After an ACLU report finding that Chicago's "stop and frisk" program just so happens to overtarget black folks, Chicago Police Department and ACLU agree to get an independent evaluation of said "stop and frisk" program. That's a good start; now we just have to get the police to do something with the information we already know they're going to get, rather than just shove it down the memory hole.
Jeb Bush's official campaign website accidentally (or perhaps "accidentally") puts up and then takes down attacks on Scott Walker and Marco Rubio. The attacks on Mr. Rubio compares him with Mr. Obama ho-hum (though citing Mr. Rubio's apparent missed votes might stick -- it sure stuck to John Kerry!). The attack on Scott Walker, however, is dead on, and worth repeating: "the only job Scott Walker cares about creating is his own." That's so good Mr. Walker's eventual Democratic opponent might steal it.
Speaking of the worst human being in politics, Scott Walker says he didn't know until this week that he was the target of the now-closed John Doe probe that ended in 2013 with six convictions of Walker aides. The man who combines the political cunning of George W. Bush with the micromanaging skills of Karl Rove didn't know that? The hell he didn't.

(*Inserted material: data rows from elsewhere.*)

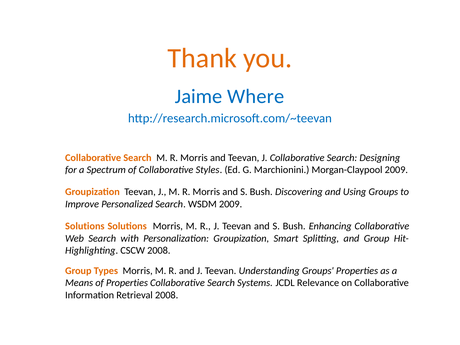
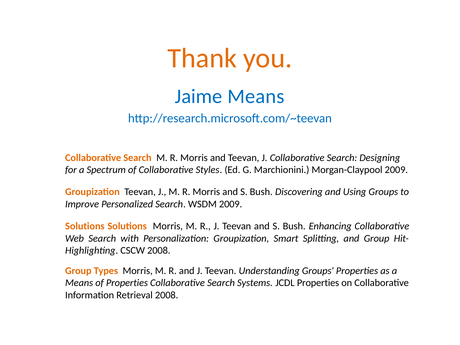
Jaime Where: Where -> Means
JCDL Relevance: Relevance -> Properties
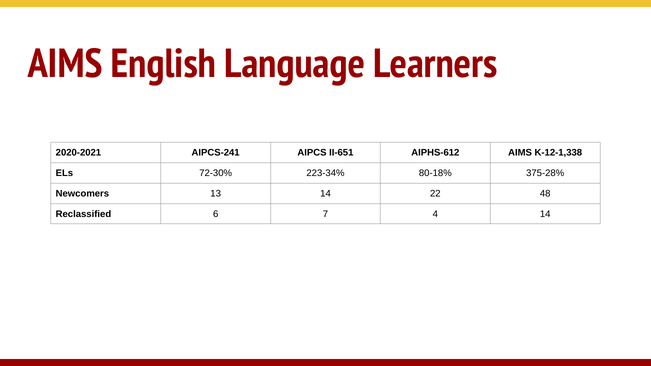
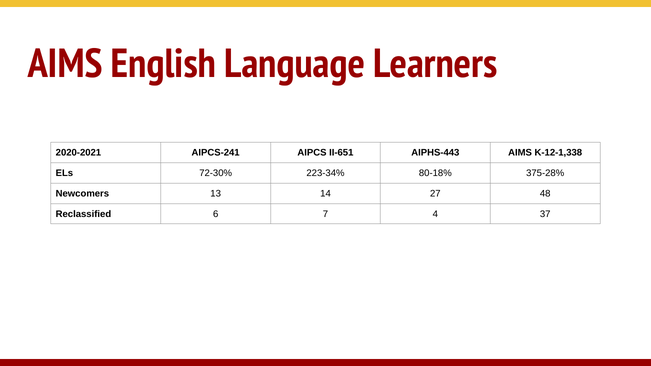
AIPHS-612: AIPHS-612 -> AIPHS-443
22: 22 -> 27
4 14: 14 -> 37
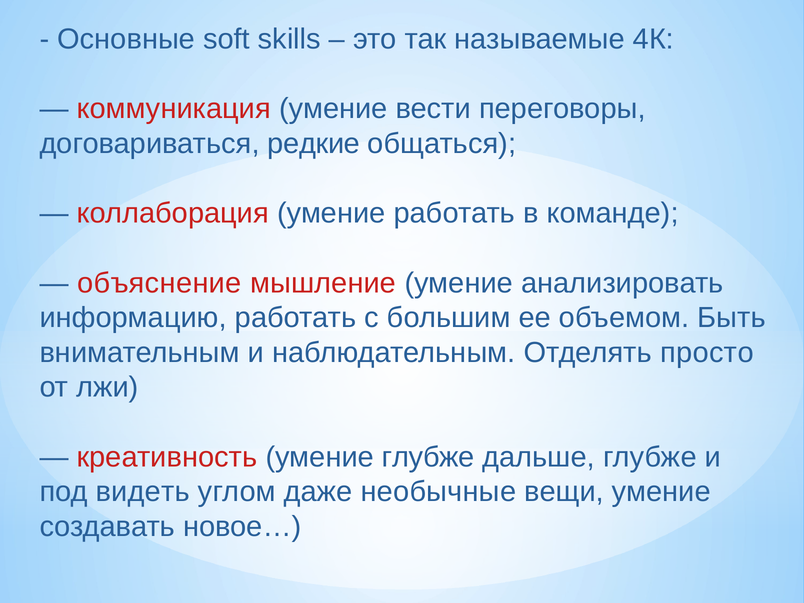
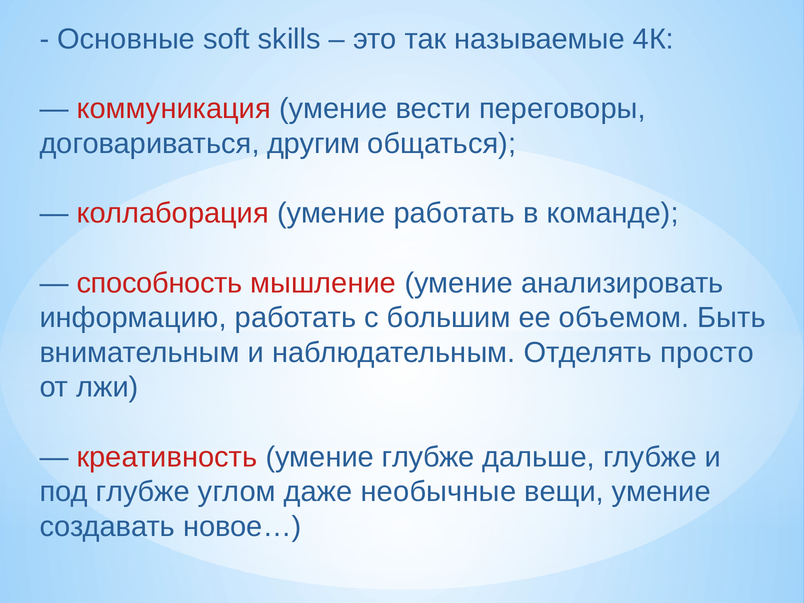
редкие: редкие -> другим
объяснение: объяснение -> способность
под видеть: видеть -> глубже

Finally, Moody's Analytics, which has predicted the last nine Presidential elections correctly, says a Democrat will win the 2016 Presidential election -- by the not-very-mandatey margin of 270-268. Moody's did not predict that the "liberal" media would promptly use this result to tell the winner to "stick to the center," but I'll go out on a limb and predict it. (Moody's model, incidentally, has the Republicans taking Ohio, Florida, Colorado, and Nevada -- and still losing, as Democrats narrowly take Virginia, New Hampshire, and Iowa.)